BEGIN DATA EXCERPTS

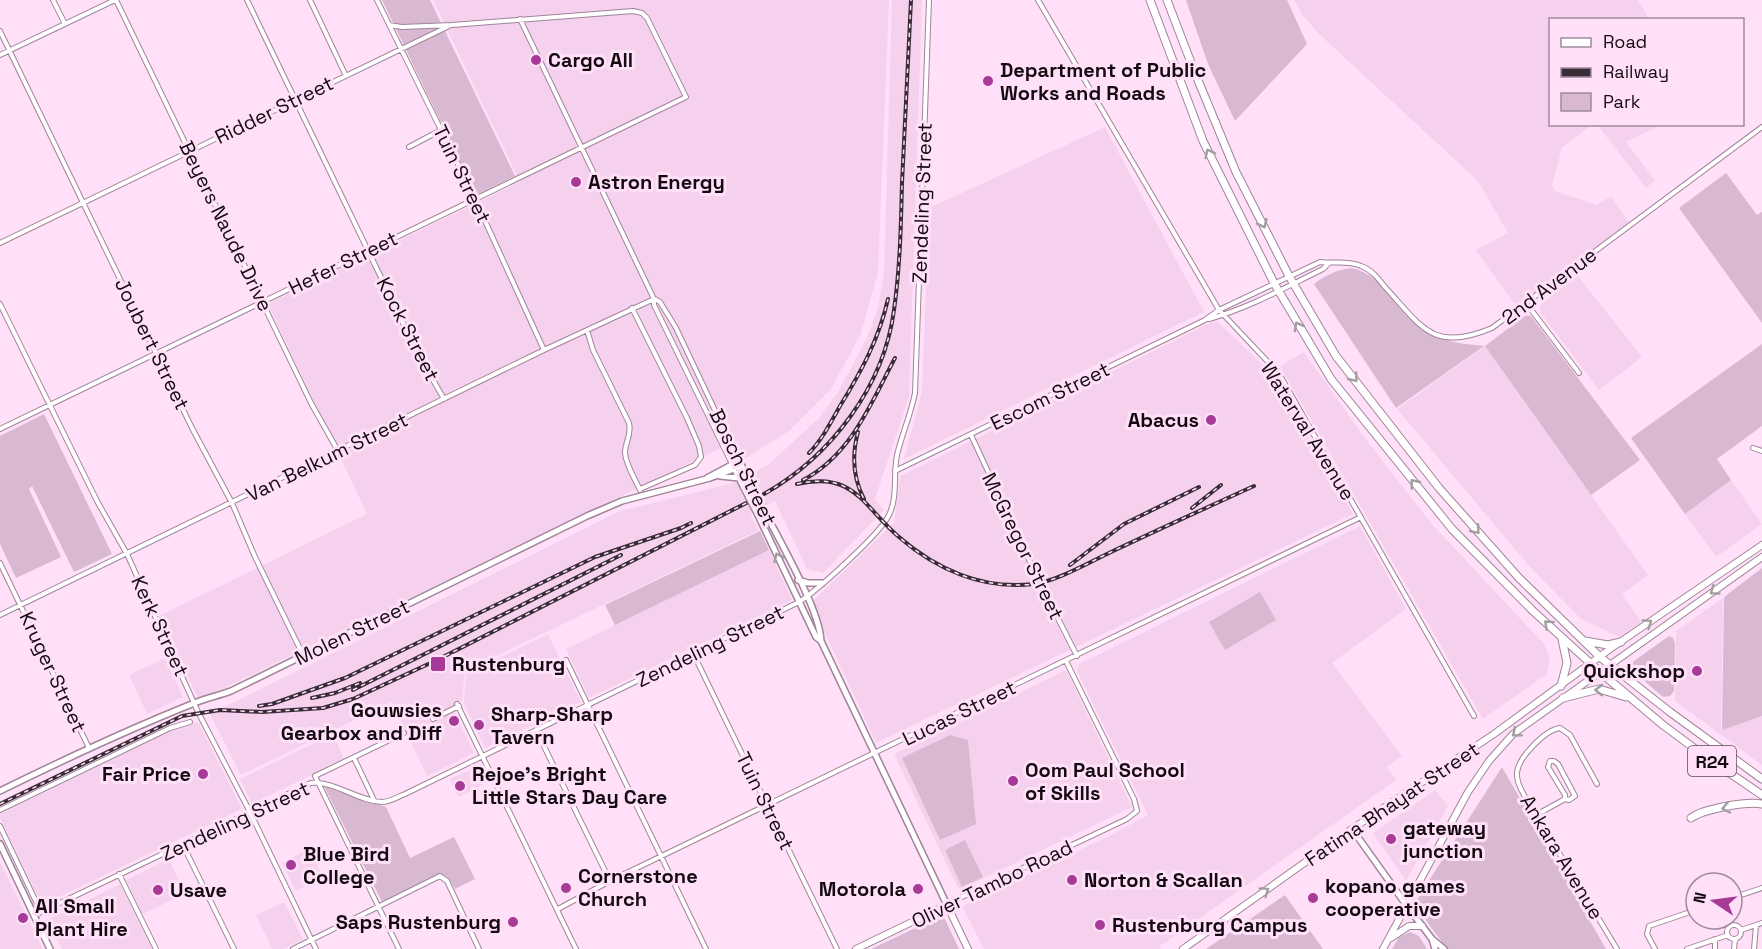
<svg xmlns="http://www.w3.org/2000/svg" width="1762" height="949" font-family="'Space Grotesk',sans-serif">
	<rect width="100%" height="100%" fill="#ffe0f8"/>
	<path fill="#f6d1ee" d="M433,0H889L878,273L860,336L831,389L789,431L743,460L733,442L199,700L159,616L367,514L268,304L520,182Z
		M892,0H922L909,397L875,499L884,510L823,573L807,569L775,501L750,514L759,530L465,671L462,701L452,707L474,753L427,776L392,702L241,775L210,714L620,511L733,483L768,465L818,419L838,392L867,338L878,307L884,274Z
		M1294,0H1638L1649,19L1550,20V124H1655L1657,127L1626,142L1655,180L1646,188L1599,127L1590,126L1562,148L1552,185L1555,191L1597,205L1611,196L1631,226L1518,309L1476,250L1508,233L1478,181L1319,34L1303,16Z
		M1105,127L1204,312L904,459L922,392L929,208Z
		M1578,276L1642,357L1599,390L1540,312V305Z
		M1216,320L1273,375L1353,514L876,743L811,603L894,523L900,476Z
		M1485,346L1648,575L1622,594L1641,622L1620,637L1581,619L1530,567L1397,409Z
		M1304,352L1364,437L1431,523L1544,644L1550,659L1547,674L1483,719L1280,366Z
		M1731,480L1762,524L1716,557L1685,514Z
		M1360,526L1406,609L1332,663L1402,756L1387,767L1396,780L1163,944L1159,946L1161,949H984L962,906L1105,838L1148,815L1077,671L1079,664Z
		M769,550L792,600L589,698L566,649Z
		M1723,598L1721,729L1762,716V765L1675,701L1676,631Z
		M548,634L581,702L485,748L464,704L466,674Z
		M165,658L183,697L147,714L129,675Z
		M1066,670L1132,807L959,890L894,754Z
		M198,722L242,809L42,905L0,818V814L171,730Z
		M333,734L344,759L252,804L240,779Z
		M478,766L486,783L458,797L450,779Z
		M1435,790L1448,806L1406,881L1373,833Z
		M309,849L323,877L296,891L282,863Z
		M169,859L185,894L142,914L126,880Z
		M0,862L43,949H0Z
		M120,884L152,949H62L47,920Z
		M284,902L303,939L283,949H272L256,915Z"/>
	<path fill="#d8b9d1" d="M382,0H430L515,176L476,195Z
		M1186,0H1287L1307,44L1235,121L1208,64Z
		M1726,173L1757,215L1762,212V323L1679,208Z
		M1352,268C1388,277 1400,315 1430,333C1446,343 1466,344 1484,346L1396,408L1314,284C1326,275 1336,270 1352,268Z
		M1526,315L1531,316L1640,460L1591,495L1485,346Z
		M1762,344V426L1717,459L1731,480L1685,514L1631,438Z
		M44,414L112,554L74,572L32,486L29,489L61,557L16,578L0,544V436Z
		M760,531L769,550L615,625L605,605Z
		M1762,568V716L1722,730L1724,597Z
		M1260,592L1276,620L1225,650L1209,622Z
		M1669,636L1673,638L1675,643L1674,691L1670,696L1663,697L1627,666Z
		M950,735L968,740L976,824L940,840L902,758Z
		M1502,767L1606,949H1447L1414,904Z
		M324,786L386,807L410,858L454,837L475,879L455,889C451,882 449,875 440,874L382,902Z
		M965,840L983,877L962,887L945,850Z
		M1285,895L1323,949H1206Z
		M943,915L959,949H871Z
		M1410,932L1419,936L1427,949H1392L1399,937Z"/>
	<g fill="none" stroke-linecap="round" stroke-linejoin="round">
		<g stroke="#a0849a" stroke-width="6">
			<path id="minor" d="M53,0L65,24
				M116,0L311,403L338,451
				M247,0L417,352L444,399
				M310,0L346,76
				M377,0L475,199L544,350
				M1038,0L1219,310L1269,363L1282,379L1474,716
				M520,19L654,299V305L732,464
				M0,31L192,428L232,503L255,557L303,655
				M0,55L115,0
				M409,147L441,130
				M0,243L449,26
				M655,299L660,302L676,328L739,461
				M1526,303L1579,373
				M0,304L97,501L127,554L198,712L250,812L316,949
				M632,308L687,418L699,446L701,457L695,465L640,489
				M1209,319C1249,308 1286,287 1323,269L1329,263
				M587,330L593,350L629,423C632,435 625,442 625,453C626,465 635,479 640,490
				M0,429L686,97L647,18L642,13L633,11L452,25L402,27L389,25
				M971,435L1038,579L1077,656
				M1753,448L1762,451
				M895,471L1205,320L1219,310L1320,262C1335,264 1347,260 1361,266C1372,270 1378,278 1385,287C1422,327 1433,353 1492,328L1762,127
				M0,563L89,748
				M0,615L544,350L654,299
				M693,653L837,949
				M566,660L706,949
				M457,704L576,949
				M433,719L459,706
				M536,730L610,881
				M354,758L374,800
				M1597,784L1570,735L1560,728C1545,730 1519,757 1517,772C1516,780 1520,788 1524,795L1617,949
				M0,810L170,728L190,722
				M1536,815L1565,799L1569,800L1575,796L1558,764L1554,761H1550L1548,767L1565,795V799
				M0,826L41,912
				M183,845L234,949
				M119,874L156,949
				M1732,898L1762,888
				M947,904L1127,819L1137,811L1134,799L1066,661
				M558,909L610,881L1361,517
				M35,915L311,783C336,781 357,801 382,802C390,802 397,797 405,794L799,602C819,589 880,534 889,515C898,497 893,474 897,455C902,434 911,414 915,393L929,0
				M1727 932a7 7 0 1 1 14 0a7 7 0 1 1-14 0Z
				M1741,930L1762,923
				M293,949L440,876L447,881L479,949
				M399,949L315,776L404,733
				M1655,949L1647,934L1649,926L1696,910
				M1687,949L1728,935
				M1715,949V939
				M1734,949L1735,939
				M1754,949L1756,926"/>
		</g>
		<g stroke="#a0849a" stroke-width="8">
			<path id="tertiary" d="M734,468L744,488
				M720,476L739,478
				M707,478L739,461L752,485
				M764,510C779,540 820,610 821,641
				M757,513L816,637L821,641L947,905
				M798,580L808,583H822
				M0,791C63,760 127,730 192,704C205,698 218,696 231,691L587,516L622,501L710,478L742,466
				M1352,829L1407,906L1432,939L1444,949
				M0,844L50,949
				M1432,939L1435,949"/>
		</g>
		<g stroke="#a0849a" stroke-width="8">
			<path id="secondary" d="M1391,938L1409,926H1422
				M856,949L947,905L968,949
				M1183,949L1352,829L1494,734L1610,649L1762,545
				M1383,949L1468,792L1489,761L1513,734L1762,557"/>
		</g>
		<g stroke="#a0849a" stroke-width="9">
			<path id="primary" d="M1150,0L1203,141L1274,283L1331,379L1452,529L1533,611L1600,672L1663,725L1706,757L1762,795
				M1167,0L1195,73L1236,172L1289,276L1336,356L1439,488L1519,578L1600,657L1670,712L1762,779
				M1585,641L1608,645L1621,642
				M1561,686L1567,663L1562,639
				M1563,698L1599,689L1626,697
				M1691,818C1703,809 1747,801 1762,804"/>
		</g>
		<use href="#minor" stroke="#fff" stroke-width="4"/>
		<use href="#tertiary" stroke="#fff" stroke-width="5"/>
		<use href="#secondary" stroke="#fff" stroke-width="6"/>
		<use href="#primary" stroke="#fff" stroke-width="7"/>
		<g stroke="#392c36" stroke-width="4">
			<path id="rail" d="M858,432C852,454 853,478 864,499
				M809,453C822,440 831,422 840,406C861,372 879,339 888,299
				M803,480C851,455 871,403 895,358
				M797,484C854,471 862,505 899,537C936,569 982,590 1033,584C1055,582 1088,563 1109,553C1157,530 1206,508 1254,486
				M1192,508L1221,485
				M1070,565L1124,524L1199,487
				M353,690L621,555
				M312,698L335,693L360,683
				M259,706L272,704L345,678L595,557L681,528L691,523
				M0,804L182,716L220,710L262,712L323,708L353,699L437,660L764,494C830,457 884,387 894,310C900,268 901,225 902,183C905,122 908,61 911,0"/>
		</g>
		<use href="#rail" stroke="#ffe0f8" stroke-width="1.5" stroke-dasharray="4.5" stroke-linecap="butt"/>
		<g stroke="#a0849a" stroke-width="8" stroke-linecap="butt">
			<path id="tertiary-bridge" d="M752,485L764,510
				M744,488L757,513"/>
		</g>
		<use href="#tertiary-bridge" stroke="#fff" stroke-width="5"/>
	</g>
	<defs><path id="oneway-chevron" d="M-2-3.5L2.5 0L-2 3.5" fill="none" stroke-width="1.6" stroke-linecap="round" stroke-linejoin="round" transform="scale(1.5)"/></defs>
	<g stroke="#a19da0">
		<use href="#oneway-chevron" transform="translate(1209 153) rotate(-116)"/>
		<use href="#oneway-chevron" transform="translate(1263 224) rotate(63)"/>
		<use href="#oneway-chevron" transform="translate(1298 326) rotate(-119)"/>
		<use href="#oneway-chevron" transform="translate(1354 378) rotate(51)"/>
		<use href="#oneway-chevron" transform="translate(1414 483) rotate(-129)"/>
		<use href="#oneway-chevron" transform="translate(1476 530) rotate(49)"/>
		<use href="#oneway-chevron" transform="translate(778 557) rotate(-116)"/>
		<use href="#oneway-chevron" transform="translate(1714 591) rotate(144)"/>
		<use href="#oneway-chevron" transform="translate(1648 623) rotate(-35)"/>
		<use href="#oneway-chevron" transform="translate(1548 624) rotate(-138)"/>
		<use href="#oneway-chevron" transform="translate(1599 690) rotate(-179)"/>
		<use href="#oneway-chevron" transform="translate(1516 733) rotate(141)"/>
		<use href="#oneway-chevron" transform="translate(1726 808) rotate(168)"/>
		<use href="#oneway-chevron" transform="translate(1265 891) rotate(-35)"/>
	</g>
	<g fill="#a73997" stroke="#ffe0f8" stroke-width="2">
		<circle cx="536" cy="60" r="6"/>
		<circle cx="988" cy="81" r="6"/>
		<circle cx="576" cy="182" r="6"/>
		<circle cx="1211" cy="420" r="6"/>
		<rect x="430" y="656" width="16" height="16" rx="3"/>
		<circle cx="1697" cy="671" r="6"/>
		<circle cx="454" cy="721" r="6"/>
		<circle cx="479" cy="725" r="6"/>
		<circle cx="203" cy="774" r="6"/>
		<circle cx="1013" cy="781" r="6"/>
		<circle cx="460" cy="786" r="6"/>
		<circle cx="1391" cy="839" r="6"/>
		<circle cx="291" cy="865" r="6"/>
		<circle cx="1072" cy="880" r="6"/>
		<circle cx="566" cy="888" r="6"/>
		<circle cx="918" cy="889" r="6"/>
		<circle cx="158" cy="890" r="6"/>
		<circle cx="1313" cy="898" r="6"/>
		<circle cx="23" cy="918" r="6"/>
		<circle cx="513" cy="922" r="6"/>
		<circle cx="1100" cy="925" r="6"/>
	</g>
	<g text-anchor="middle" dominant-baseline="central" stroke-width="6" stroke-linejoin="round" paint-order="stroke">
		<rect fill="#ffe0f8" stroke="#5a4a57" stroke-width="1.5" x="1688" y="746" width="48" height="30" rx="4.5"/>
		<g font-size="18" font-weight="bold" fill="#140a12">
			<text x="1712" y="761">R24</text>
		</g>
		<g font-size="20" font-weight="bold" fill="#140a12" stroke="#ffe0f8" text-anchor="start">
			<text x="548" y="60">Cargo All</text>
			<text x="1000" y="70">Department of Public<tspan x="1000" dy="23">Works and Roads</tspan></text>
			<text x="588" y="182">Astron Energy</text>
			<text x="1199" y="420" text-anchor="end">Abacus</text>
			<text x="452" y="664">Rustenburg</text>
			<text x="1685" y="671" text-anchor="end">Quickshop</text>
			<text x="442" y="710" text-anchor="end">Gouwsies<tspan x="442" dy="23">Gearbox and Diff</tspan></text>
			<text x="491" y="714">Sharp-Sharp<tspan x="491" dy="23">Tavern</tspan></text>
			<text x="1025" y="770">Oom Paul School<tspan x="1025" dy="23">of Skills</tspan></text>
			<text x="191" y="774" text-anchor="end">Fair Price</text>
			<text x="472" y="774">Rejoe's Bright<tspan x="472" dy="23">Little Stars Day Care</tspan></text>
			<text x="1403" y="828">gateway<tspan x="1403" dy="23">junction</tspan></text>
			<text x="303" y="854">Blue Bird<tspan x="303" dy="23">College</tspan></text>
			<text x="578" y="876">Cornerstone<tspan x="578" dy="23">Church</tspan></text>
			<text x="1084" y="880">Norton &amp; Scallan</text>
			<text x="1325" y="886">kopano games<tspan x="1325" dy="23">cooperative</tspan></text>
			<text x="906" y="889" text-anchor="end">Motorola</text>
			<text x="170" y="890">Usave</text>
			<text x="35" y="906">All Small<tspan x="35" dy="23">Plant Hire</tspan></text>
			<text x="501" y="922" text-anchor="end">Saps Rustenburg</text>
			<text x="1112" y="925">Rustenburg Campus</text>
		</g>
		<g font-size="20" fill="#140a12" stroke="#ffe0f8">
			<text transform="translate(274 110) rotate(-26)">Ridder Street</text>
			<text transform="translate(462 174) rotate(64)">Tuin Street</text>
			<text transform="translate(922 203) rotate(-88)">Zendeling Street</text>
			<text transform="translate(226 226) rotate(64)">Beyers Naude Drive</text>
			<text transform="translate(343 263) rotate(-26)">Hefer Street</text>
			<text transform="translate(1549 286) rotate(-37)">2nd Avenue</text>
			<text transform="translate(408 329) rotate(63)">Kock Street</text>
			<text transform="translate(152 344) rotate(64)">Joubert Street</text>
			<text transform="translate(1050 396) rotate(-26)">Escom Street</text>
			<text transform="translate(1308 431) rotate(58)">Waterval Avenue</text>
			<text transform="translate(327 457) rotate(-26)">Van Belkum Street</text>
			<text transform="translate(743 467) rotate(64)">Bosch Street</text>
			<text transform="translate(1023 546) rotate(64)">McGregor Street</text>
			<text transform="translate(160 626) rotate(65)">Kerk Street</text>
			<text transform="translate(352 632) rotate(-26)">Molen Street</text>
			<text transform="translate(710 646) rotate(-26)">Zendeling Street</text>
			<text transform="translate(53 672) rotate(65)">Kruger Street</text>
			<text transform="translate(959 713) rotate(-26)">Lucas Street</text>
			<text transform="translate(765 801) rotate(64)">Tuin Street</text>
			<text transform="translate(1392 804) rotate(-34)">Fatima Bhayat Street</text>
			<text transform="translate(235 821) rotate(-25)">Zendeling Street</text>
			<text transform="translate(1562 857) rotate(59)">Ankara Avenue</text>
			<text transform="translate(992 884) rotate(-26)">Oliver Tambo Road</text>
		</g>
	</g>
	<rect x="1549" y="18" width="195" height="108" fill="#ffe0f8" stroke="#a18a9c" stroke-width="1.5"/>
	<rect x="1561" y="38" width="30" height="9" fill="#ffffff" stroke="#a18a9c" stroke-width="1.5"/>
	<text x="1603" y="48" font-size="18" fill="#140a12">Road</text>
	<rect x="1561" y="68" width="30" height="9" fill="#392c36" stroke="#a18a9c" stroke-width="1.5"/>
	<text x="1603" y="78" font-size="18" fill="#140a12">Railway</text>
	<rect x="1561" y="93" width="30" height="18" fill="#d8b9d1" stroke="#a18a9c" stroke-width="1.5"/>
	<text x="1603" y="108" font-size="18" fill="#140a12">Park</text>
	<g transform="translate(1714 901) rotate(283)"><circle r="28" fill="#ffe0f8" stroke="#a18a9c" stroke-width="1.5"/>
	<path d="M0-4.5L10 22L0 15L-10 22Z" fill="#a73997"/>
	<text y="-9" font-size="16" font-weight="bold" text-anchor="middle" fill="#140a12">N</text>
	</g>
</svg>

END DATA EXCERPTS

◆ YOUR GOAL ◆
In how many lines of the data above does the word "primary" occur? Only the number is wanted.

◆ ANSWER SPACE ◆
2